Table 16-1 Enterprise Manager Availability levels
| High Availability Level | Business Need | Hardware Requirement |
|---|---|---|
|
Level 1 |
Responsiveness to business application events. |
Well-tuned, single instance (one host) with redundant storage. 11.1.0.7 RDBMS + Protected Storage |
|
Level 2 |
Ability to ensure business application service quality. |
Cold Failover Cluster configuration using Data Guard on a single site. Level 1 + Data Guard |
|
Level 3 |
Operational overhead and heavy costs of manual processes. |
n-Instance RAC with local site Data Guard (protection against limited site failure). Level 2 + Primary site on RAC |
|
Level 4 |
Revenue impact on loss of key business services and applications. |
n-Instance RAC with secondary side Data Guard (protection against site loss) Level 3 + Data Guard on a remote site. |
Note:
Levels 3 and 4 are not covered in this manual. For more information, refer to Real Application Cluster and Dataguard documentation.As previously mentioned, the availability level you choose depends on factors such as the hardware resources available and the business need of your organization. However, developing your high availability plan in a way that objectively encompasses all aspects of your high availability needs (hardware, business processes, effort, cost) can be problematic.

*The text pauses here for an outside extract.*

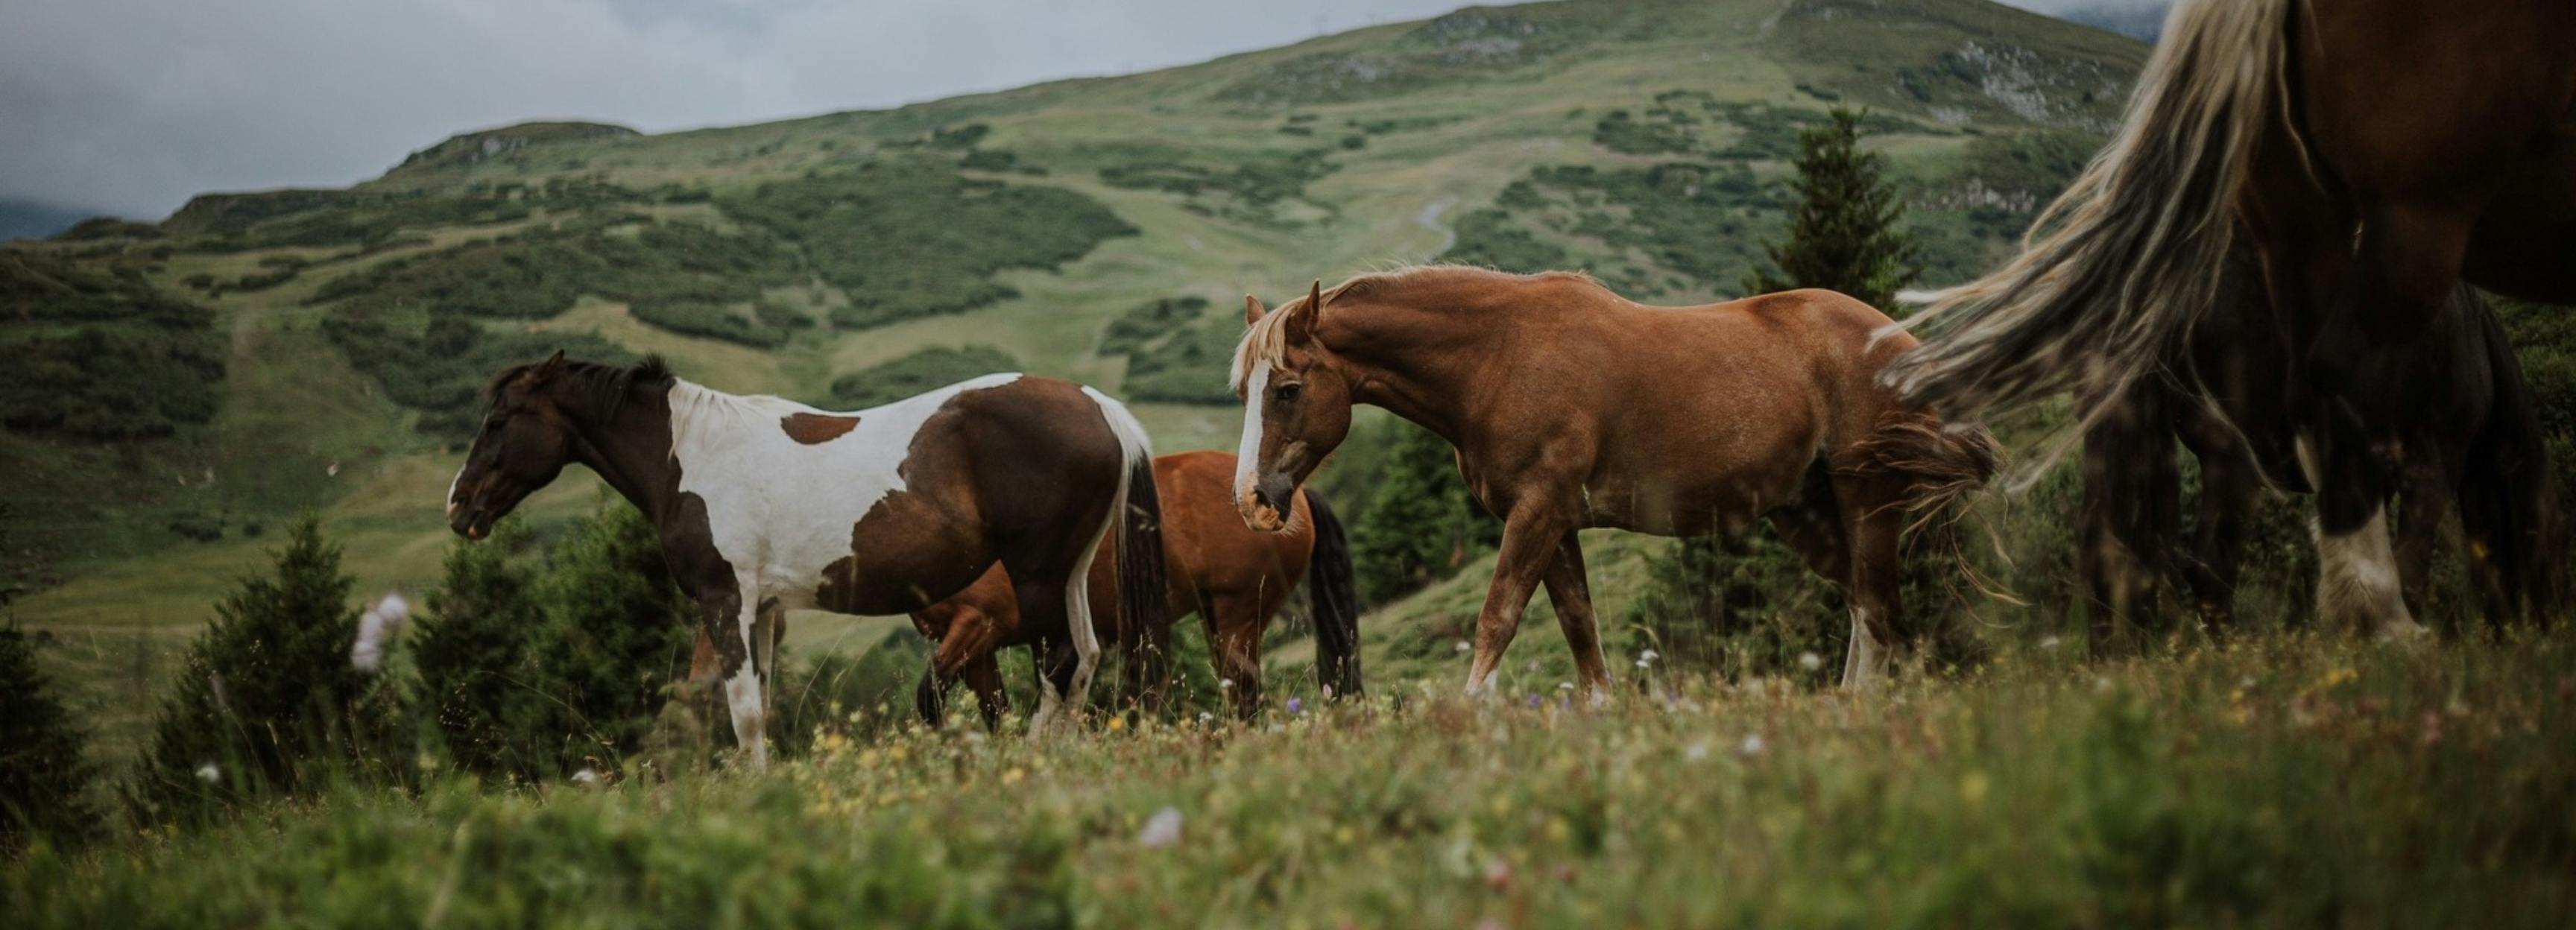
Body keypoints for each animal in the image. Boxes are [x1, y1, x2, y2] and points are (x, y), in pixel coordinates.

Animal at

The solution is to define high availability needs in terms of Recovery Time Objective (RTO) and Recovery Point Objective (RPO).
Recovery Time Objective - The period of time within which your business process or technological resources must be restored after failure. Key Question: How fast do your business processes/resources need to be running again before the bottom line is impacted?
Recovery Point Objective - The period of time between the time of failure and the last backup. Key Question: How much data are you willing to loose?
Defining your high availability needs in terms of RTO and RPO allows you to effectively meet the demands of users. Both values should be determined using the worst-case scenarios.
Given the broad range of factors that must be taken into consideration when implementing a highly available Enterprise Manager environment, your ultimate decision will be based on the interrelationship between RTO, RPO and the cost involved with implementing one of the availability levels. The following table shows the interrelationship between these factors.
Table 16-2 Comparison of High Availability Levels
| Level | RTO | RPO | Build Time | Cost |
|---|---|---|---|---|
|
1 |
98.0% |
Hours |
Hours to Days |
$ |
|
2 |
98.8% |
Minutes |
Hours to Days |
$$ |
|
3 |
99.9% |
Minutes to Seconds |
Days |
$$$ |
|
4 |
99.9% |
Minutes to Seconds |
Days |
$$$$ |
The table is not a prescriptive recommendation for choosing a high availability level, but instead should be used to aid your decision making process based on your business needs. For example, you have an uptime requirement of 95% and a desired mean time to recovery of seconds, the you should select level four.What is not reflected in the table are such factors as survivability and scalability. Hence, although the differences between level three and level four seem outwardly insignificant, there are differences. If you need survivability in the event of a primary site loss you need to go with a Level 4 architecture. If you need equalized performance in the event of site loss it's essential. A level three architecture with DG that's asymmetrically scaled will mean degradation in performance when activated.If you need to maintain performance levels you will need for level 4 with a symmetrically sized architecture on both sites. This is particularly true if you want to run through planned failover routines where you actively run on the primary or secondary site for extended periods of time – for example, some finance institutions mandate this as part of operating procedures.